With one rule we’ve mitigated the unit’s biggest problem — this alone makes Crisis Suits playable again. But we can also of course employ the coordinated engagement stratagem that I mention above to turn this unit into an absolute deathstar.
One of the ways to make Primaris Marines absolutely deadly is to take their already accurate firepower and add re-rolls. Most players know just how effective a Primaris unit can be in the current meta with all of the abilities that Space Marines players have to increase their accuracy.
The Greater Good now gives these abilities to Crisis Suits.
If a Farsight Enclaves player takes a unit of Crisis Suits, he will almost certainly take the veteran cadre stratagem before the game begins in order to increase the unit’s ballistic skill from 4+ to 3+. He can now pay a further two command points to have this unit hit on 2s and re-roll 1s in the shooting phase. And just for good measure, the full stack of Markerlights that the coordinated engagement stratagem grants also allows the unit to ignore cover and move and shoot without penalty.
So we now have the tools to make Crisis Suits super accurate. The Enclaves have the best tools, but the regular Joes in the Empire have strong tools nonetheless.
I want to finish by taking a look at the weapons with which T’au players can arm their XV8s. I won’t go into detail here — again, see the piece that I linked in the beginning of this article — but I do want to highlight two absolutely killer ways of arming XV8s now we can rely on them shooting straight.
First, let’s take a look at the cyclic ion blaster. This weapon has been a staple on T’au Commanders for a good few years, and it’s easy to see why. It’s an absolute powerhouse.
One Crisis Suit armed with three cyclic ion blasters shoots nine shots at 18″. Immediately we can see how valuable the improvements are: weight of fire is usually inaccurate, but not so with Crisis Suits anymore. Of the 9 shots, T’au players could reasonably rely on 8 hits — and that would be a conservative estimate.

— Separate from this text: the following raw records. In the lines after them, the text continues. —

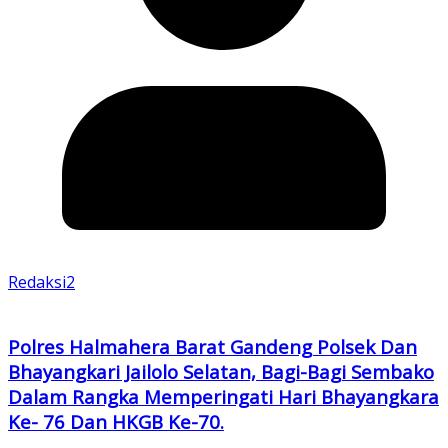
Redaksi2
Polres Halmahera Barat Gandeng Polsek Dan
Bhayangkari Jailolo Selatan, Bagi-Bagi Sembako
Dalam Rangka Memperingati Hari Bhayangkara
Ke- 76 Dan HKGB Ke-70.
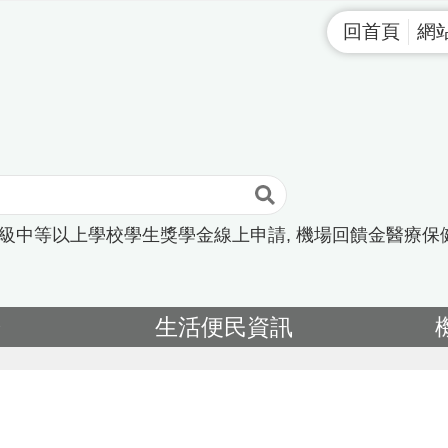
回首頁
網
高級中等以上學校學生獎學金線上申請
機場回饋金醫療保
告
生活便民資訊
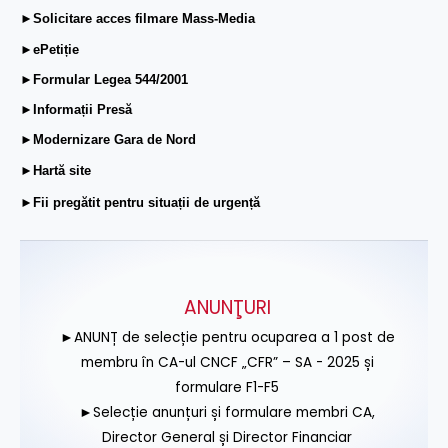
►Solicitare acces filmare Mass-Media
►ePetiție
►Formular Legea 544/2001
►Informații Presă
►Modernizare Gara de Nord
►Hartă site
►Fii pregătit pentru situații de urgență
ANUNŢURI
►ANUNȚ de selecție pentru ocuparea a 1 post de
membru în CA-ul CNCF „CFR” – SA - 2025 și
formulare F1-F5
►Selecție anunțuri și formulare membri CA,
Director General și Director Financiar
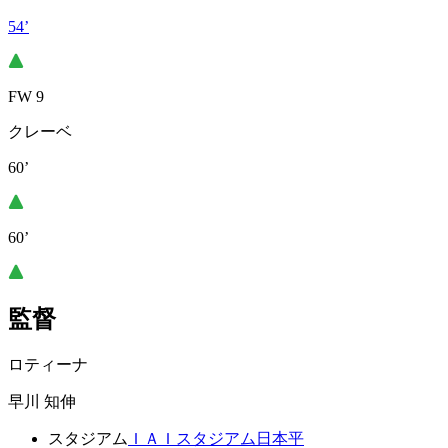
54’
FW 9
クレーベ
60’
60’
監督
ロティーナ
早川 知伸
スタジアム
ＩＡＩスタジアム日本平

Three Crisis Suits, then, could easily yield 24 hits. If the T’au player chooses to overcharge, he’ll have 24 strength 8, AP-1, D3 damage hits. This is getting into unit-destroying territory, and that’s with only three Crisis Suits. We could easily double this output at the cost of one more command point and three more XV8s — the veteran cadre stratagem costs one command point for a three-man unit and two command points for a six-man unit.
When the tournament scene gets going again, I think we’re going to see Crisis Suits armed as above be taken as a supremely effective deepstrike bomb. Keep an eye on Richard Siegler‘s lists. I can well imagine that a player of his caliber will take something that looks like this.

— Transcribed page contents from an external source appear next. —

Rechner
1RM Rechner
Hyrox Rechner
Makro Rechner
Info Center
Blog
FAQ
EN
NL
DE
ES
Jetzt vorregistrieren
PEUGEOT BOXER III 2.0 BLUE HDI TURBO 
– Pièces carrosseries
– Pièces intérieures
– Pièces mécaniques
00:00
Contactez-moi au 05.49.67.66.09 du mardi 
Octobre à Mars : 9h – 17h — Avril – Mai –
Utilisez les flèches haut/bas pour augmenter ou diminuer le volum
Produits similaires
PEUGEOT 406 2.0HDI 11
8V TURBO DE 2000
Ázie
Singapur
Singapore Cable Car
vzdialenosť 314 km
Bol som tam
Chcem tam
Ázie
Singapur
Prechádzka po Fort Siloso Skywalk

Second, with the new custom Sept traits we’re seeing many more missile pods hit the table, and while the Enclaves aren’t able to take advantage of the hardened warhead trait, there still plenty of reason to outfit Crisis Suits with three missile pods.
Three Crisis Suits each armed with three missile pods could easily yield a full house of hits with the stratagems I’ve mentioned. 18 missile pod hits is nothing to sniff at. With strength 7, AP-1, and D3 damage, missile pods are a very effective tool in the T’au arsenal. Moreover, with a range of 36″, T’au players could handily run a Crisis team as a backfield pseudo-artillery unit while taking advantage of their newly acquired accuracy.
In terms of points, three XV8s each armed with three cyclic ion blasters runs to 234 points. Three XV8s each armed with three missile pods runs to 207 points.
With the upgrades that The Greater Good has provided, I think both of these units are an absolute steal.
Crisis Suits are back — and it’s going to be great to see this classic T’au unit get some play again. They’ve been out in the cold for far too long.